The researchers at the IMF now admit that they got it wrong. The austerity savaged the economy more than expected. As the economy dropped, the debt load rose, not because Greece was borrowing more but because its economy was far smaller. But despite this admission of failure, the policy of austerity continues to be inflicted, even though the IMF’s own figures show it will leave the Greeks, in the most optimistic of scenarios, with levels of debt that will never be repaid.
● The Upstart Syriza Government is Immature, Unmannerly, and Irresponsible
The official narrative scorns the upstart Syriza government as immature romantics with no idea how to run a government or negotiate a deal. European leaders have shunned the flamboyant finance minister. They’ve openly mocked proposals offered by the government. And they’ve let it be known that they hope a Greek vote to accept the Troika’s conditions will lead to a fall in the government, so that traditional parties – the “adults” – can get down to business.

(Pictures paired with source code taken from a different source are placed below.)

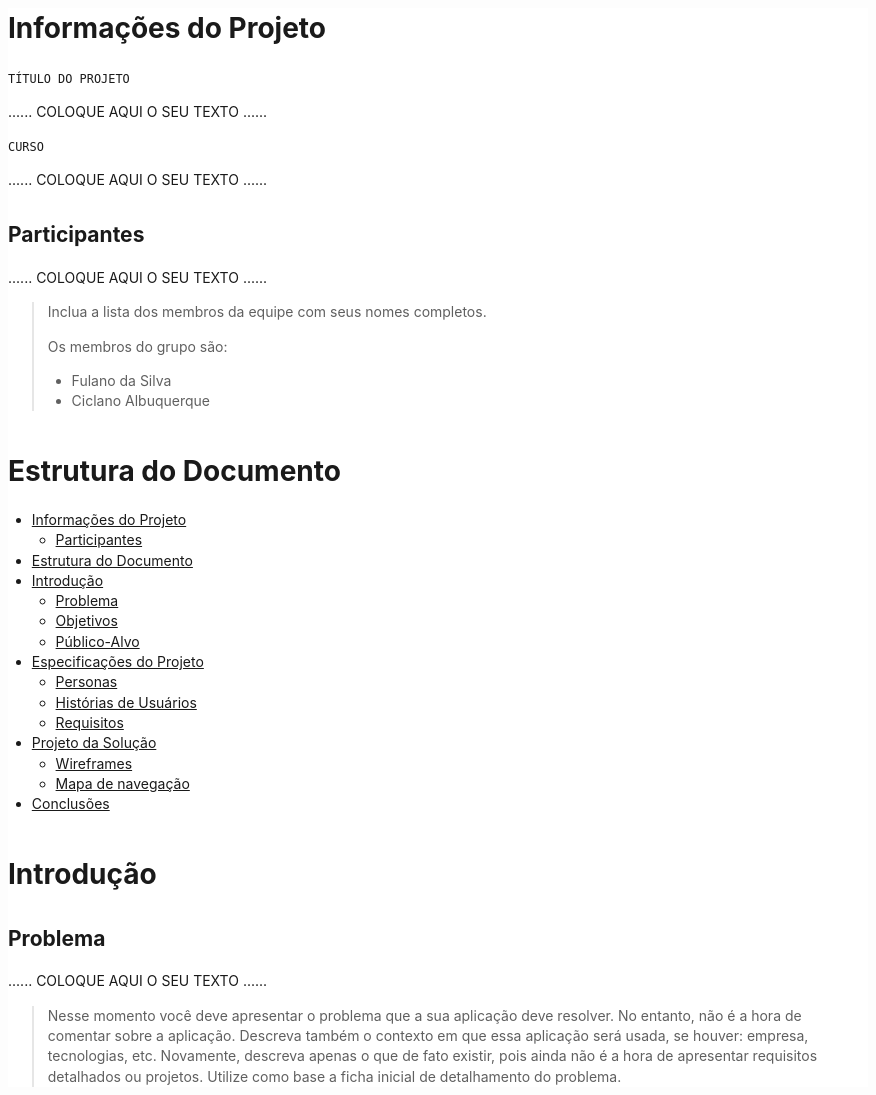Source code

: # Informações do Projeto
`TÍTULO DO PROJETO`  

......  COLOQUE AQUI O SEU TEXTO ......

`CURSO` 

......  COLOQUE AQUI O SEU TEXTO ......

## Participantes

......  COLOQUE AQUI O SEU TEXTO ......

> Inclua a lista dos membros da equipe com seus nomes completos.
>
> Os membros do grupo são: 
> - Fulano da Silva
> - Ciclano Albuquerque

# Estrutura do Documento

- [Informações do Projeto](#informações-do-projeto)
  - [Participantes](#participantes)
- [Estrutura do Documento](#estrutura-do-documento)
- [Introdução](#introdução)
  - [Problema](#problema)
  - [Objetivos](#objetivos)
  - [Público-Alvo](#público-alvo)
- [Especificações do Projeto](#especificações-do-projeto)
  - [Personas](#personas)
  - [Histórias de Usuários](#histórias-de-usuários)
  - [Requisitos](#requisitos)
- [Projeto da Solução](#projeto-da-solução)
  - [Wireframes](#wireframes)
  - [Mapa de navegação](#mapa-de-navegação)
- [Conclusões](#avaliação-da-aplicação)
  
# Introdução

## Problema

......  COLOQUE AQUI O SEU TEXTO ......

> Nesse momento você deve apresentar o problema que a sua aplicação deve
> resolver. No entanto, não é a hora de comentar sobre a aplicação.
> Descreva também o contexto em que essa aplicação será usada, se
> houver: empresa, tecnologias, etc. Novamente, descreva apenas o que de
> fato existir, pois ainda não é a hora de apresentar requisitos
> detalhados ou projetos. Utilize como base a ficha inicial de detalhamento do problema.
>
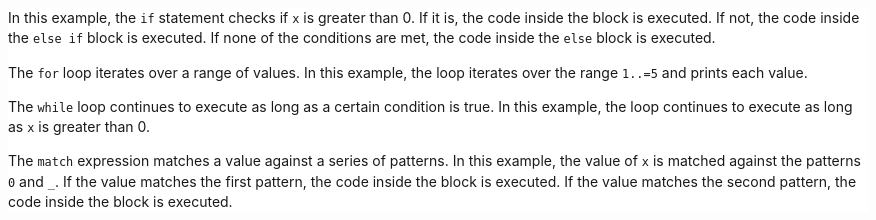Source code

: In this example, the `if` statement checks if `x` is greater than 0. If it is, the code inside the block is executed. If not, the code inside the `else if` block is executed. If none of the conditions are met, the code inside the `else` block is executed.

The `for` loop iterates over a range of values. In this example, the loop iterates over the range `1..=5` and prints each value.

The `while` loop continues to execute as long as a certain condition is true. In this example, the loop continues to execute as long as `x` is greater than 0.

The `match` expression matches a value against a series of patterns. In this example, the value of `x` is matched against the patterns `0` and `_`. If the value matches the first pattern, the code inside the block is executed. If the value matches the second pattern, the code inside the block is executed.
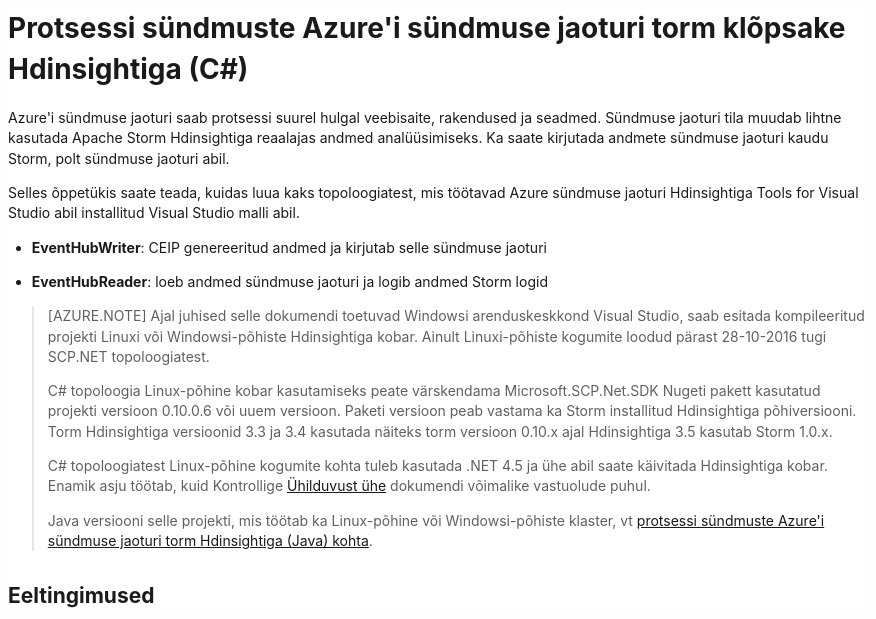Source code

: <properties
   pageTitle="Töödelda sündmused sündmus jaoturi torm kohta Hdinsightile | Microsoft Azure'i"
   description="Saate teada, kuidas koos C# Storm topoloogia, Visual Studio Visual Studio Hdinsightiga tööriistade abil loodud sündmuse jaoturi andmete töötlemiseks."
   services="hdinsight,notification hubs"
   documentationCenter=""
   authors="Blackmist"
   manager="jhubbard"
   editor="cgronlun"/>

<tags
   ms.service="hdinsight"
   ms.devlang="dotnet"
   ms.topic="article"
   ms.tgt_pltfrm="na"
   ms.workload="big-data"
   ms.date="10/27/2016"
   ms.author="larryfr"/>

# <a name="process-events-from-azure-event-hubs-with-storm-on-hdinsight-c"></a>Protsessi sündmuste Azure'i sündmuse jaoturi torm klõpsake Hdinsightiga (C#)

Azure'i sündmuse jaoturi saab protsessi suurel hulgal veebisaite, rakendused ja seadmed. Sündmuse jaoturi tila muudab lihtne kasutada Apache Storm Hdinsightiga reaalajas andmed analüüsimiseks. Ka saate kirjutada andmete sündmuse jaoturi kaudu Storm, polt sündmuse jaoturi abil.

Selles õppetükis saate teada, kuidas luua kaks topoloogiatest, mis töötavad Azure sündmuse jaoturi Hdinsightiga Tools for Visual Studio abil installitud Visual Studio malli abil.

* **EventHubWriter**: CEIP genereeritud andmed ja kirjutab selle sündmuse jaoturi

* **EventHubReader**: loeb andmed sündmuse jaoturi ja logib andmed Storm logid

> [AZURE.NOTE] Ajal juhised selle dokumendi toetuvad Windowsi arenduskeskkond Visual Studio, saab esitada kompileeritud projekti Linuxi või Windowsi-põhiste Hdinsightiga kobar. Ainult Linuxi-põhiste kogumite loodud pärast 28-10-2016 tugi SCP.NET topoloogiatest.
>
> C# topoloogia Linux-põhine kobar kasutamiseks peate värskendama Microsoft.SCP.Net.SDK Nugeti pakett kasutatud projekti versioon 0.10.0.6 või uuem versioon. Paketi versioon peab vastama ka Storm installitud Hdinsightiga põhiversiooni. Torm Hdinsightiga versioonid 3.3 ja 3.4 kasutada näiteks torm versioon 0.10.x ajal Hdinsightiga 3.5 kasutab Storm 1.0.x.
> 
> C# topoloogiatest Linux-põhine kogumite kohta tuleb kasutada .NET 4.5 ja ühe abil saate käivitada Hdinsightiga kobar. Enamik asju töötab, kuid Kontrollige [Ühilduvust ühe](http://www.mono-project.com/docs/about-mono/compatibility/) dokumendi võimalike vastuolude puhul.
>
> Java versiooni selle projekti, mis töötab ka Linux-põhine või Windowsi-põhiste klaster, vt [protsessi sündmuste Azure'i sündmuse jaoturi torm Hdinsightiga (Java) kohta](hdinsight-storm-develop-java-event-hub-topology.md).

## <a name="prerequisites"></a>Eeltingimused
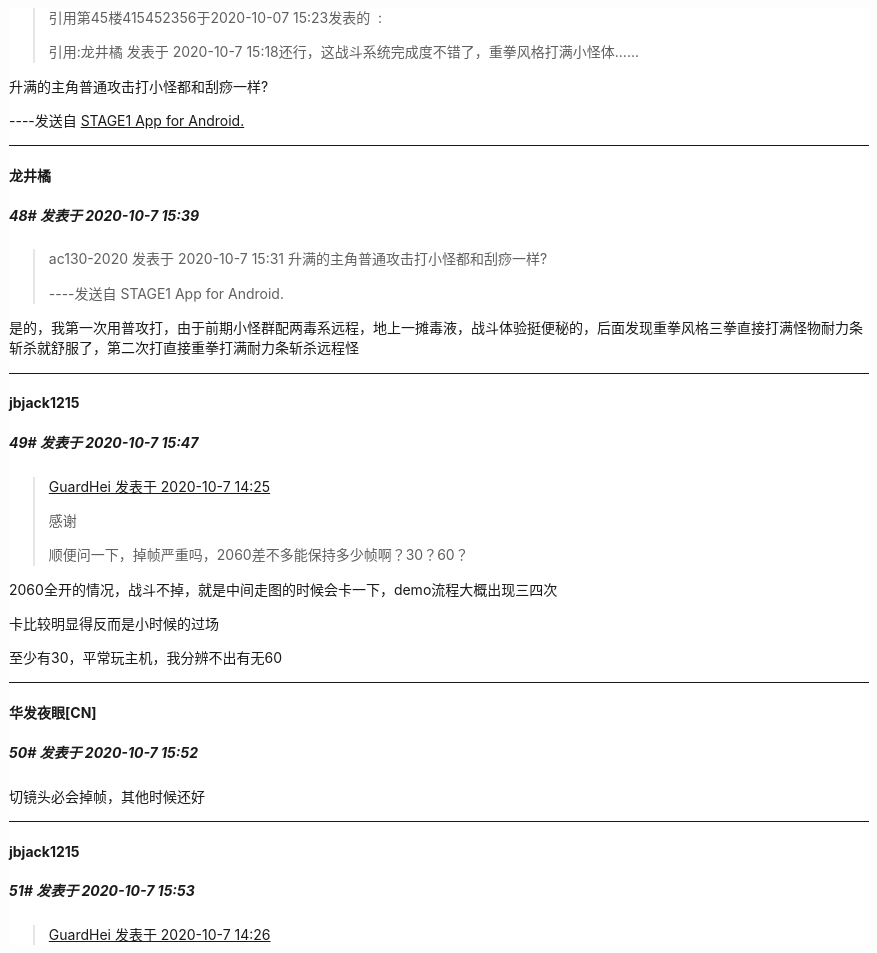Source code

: 
<blockquote>引用第45楼415452356于2020-10-07 15:23发表的  :

引用:龙井橘 发表于 2020-10-7 15:18还行，这战斗系统完成度不错了，重拳风格打满小怪体......</blockquote>
升满的主角普通攻击打小怪都和刮痧一样?


----发送自 [STAGE1 App for Android.](http://stage1.5j4m.com/?1.36)


-----

####  龙井橘  
##### 48#       发表于 2020-10-7 15:39


<blockquote>ac130-2020 发表于 2020-10-7 15:31
升满的主角普通攻击打小怪都和刮痧一样?


----发送自 STAGE1 App for Android.</blockquote>
是的，我第一次用普攻打，由于前期小怪群配两毒系远程，地上一摊毒液，战斗体验挺便秘的，后面发现重拳风格三拳直接打满怪物耐力条斩杀就舒服了，第二次打直接重拳打满耐力条斩杀远程怪


-----

####  jbjack1215  
##### 49#       发表于 2020-10-7 15:47


<blockquote><a href="httphttps://bbs.saraba1st.com/2b/forum.php?mod=redirect&amp;goto=findpost&amp;pid=48976686&amp;ptid=1963683" target="_blank">GuardHei 发表于 2020-10-7 14:25</a>

感谢

顺便问一下，掉帧严重吗，2060差不多能保持多少帧啊？30？60？</blockquote>
2060全开的情况，战斗不掉，就是中间走图的时候会卡一下，demo流程大概出现三四次

卡比较明显得反而是小时候的过场

至少有30，平常玩主机，我分辨不出有无60


-----

####  华发夜眼[CN]  
##### 50#       发表于 2020-10-7 15:52


切镜头必会掉帧，其他时候还好


-----

####  jbjack1215  
##### 51#       发表于 2020-10-7 15:53


<blockquote><a href="httphttps://bbs.saraba1st.com/2b/forum.php?mod=redirect&amp;goto=findpost&amp;pid=48976694&amp;ptid=1963683" target="_blank">GuardHei 发表于 2020-10-7 14:26</a>
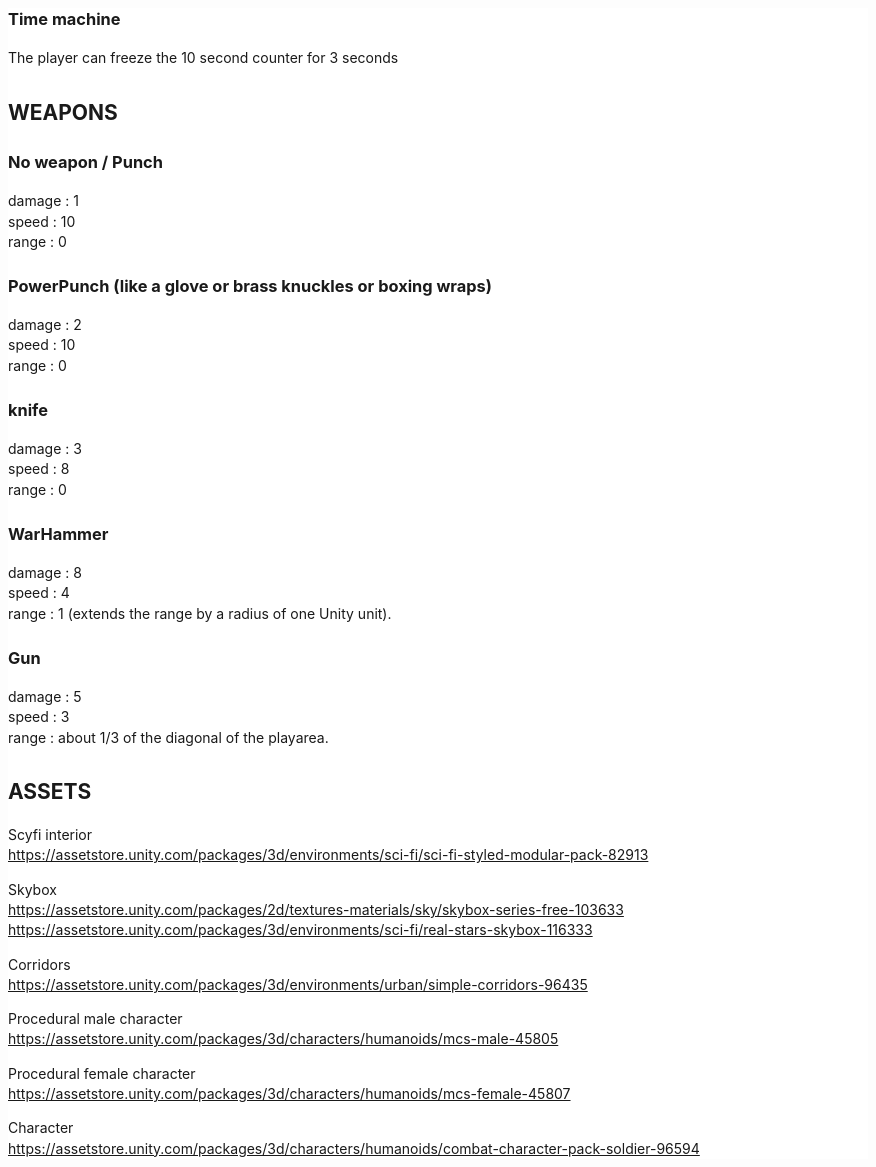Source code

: ### Time machine
The player can freeze the 10 second counter for 3 seconds

## WEAPONS
### No weapon / Punch
damage : 1 <br/>
speed : 10 <br/>
range : 0 <br/>

### PowerPunch (like a glove or brass knuckles or boxing wraps)
damage : 2 <br/>
speed : 10 <br/>
range : 0 <br/>

### knife
damage : 3 <br/>
speed : 8 <br/> 
range : 0 <br/>

### WarHammer
damage : 8 <br/>
speed : 4 <br/>
range : 1 (extends the range by a radius of one Unity unit). <br/>

### Gun
damage : 5 <br/>
speed : 3 <br/>
range : about 1/3 of the diagonal of the playarea. <br/>

## ASSETS

Scyfi interior <br/>
https://assetstore.unity.com/packages/3d/environments/sci-fi/sci-fi-styled-modular-pack-82913 <br/>

Skybox <br/>
https://assetstore.unity.com/packages/2d/textures-materials/sky/skybox-series-free-103633 <br/>
https://assetstore.unity.com/packages/3d/environments/sci-fi/real-stars-skybox-116333 <br/>

Corridors <br/>
https://assetstore.unity.com/packages/3d/environments/urban/simple-corridors-96435 <br/>

Procedural male character <br/>
https://assetstore.unity.com/packages/3d/characters/humanoids/mcs-male-45805 <br/>

Procedural female character <br/>
https://assetstore.unity.com/packages/3d/characters/humanoids/mcs-female-45807 <br/>

Character <br/>
https://assetstore.unity.com/packages/3d/characters/humanoids/combat-character-pack-soldier-96594 <br/>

In reality, Syriza came to power committed to keeping Greece in the Euro. It offered Europe the chance to move from failed austerity policies to growth policies that would lift Europe generally, and make it more possible to repay debts and rebalance economies. It made a common sense, not a romantic argument: Austerity in a recession leads only to economic decline. It was mistaken only in its innocent belief that Europe might be ready to change course.
The Impossible Dilemma
Now Greeks face a referendum that offers them only a choice of calamities.
They can vote yes to accept the Troika’s conditions which inflict more austerity, and continued depression with no way out. Or they can vote no, which the Troika says is a vote against Europe and puts them on the road out of the Euro. This is a step into the unknown: banking crisis, brutal inflation, deeper recession – with the possibility that once the desert is created, things might begin to grow again.
Sensible economists like Joseph Stiglitz and Paul Krugman call for a rejection of the Troika’s conditions, arguing that moving to an independent currency may be the only hope that the Greeks have. But the human costs of that will be horrific.
Greece’s Failure; Europe’s Shame
The Greeks have been badly served by their oligarchs who avoid responsibility and taxes and by their governments that have been corrupt and incompetent. But this catastrophe is Europe’s failure. It is a failure, as economists from Paul Krugman to Milton Friedman argue, of design: a monetary union without a political union to provide unified fiscal policies. And it is a failure of ideology: a rigid insistence on austerity policies even after their failure has been acknowledged.
It is hard to avoid the sense that at work here is a plantation mentality. The overseers are dismayed that the serfs are not producing enough to repay their investments. Beatings are ordered; rations are cut. But the beatings and shortages lead only to less productivity, and less return on investment. So the overseers order more of the same. The beatings have failed. The beatings will continue. Greece’s agonies are Europe’s shame.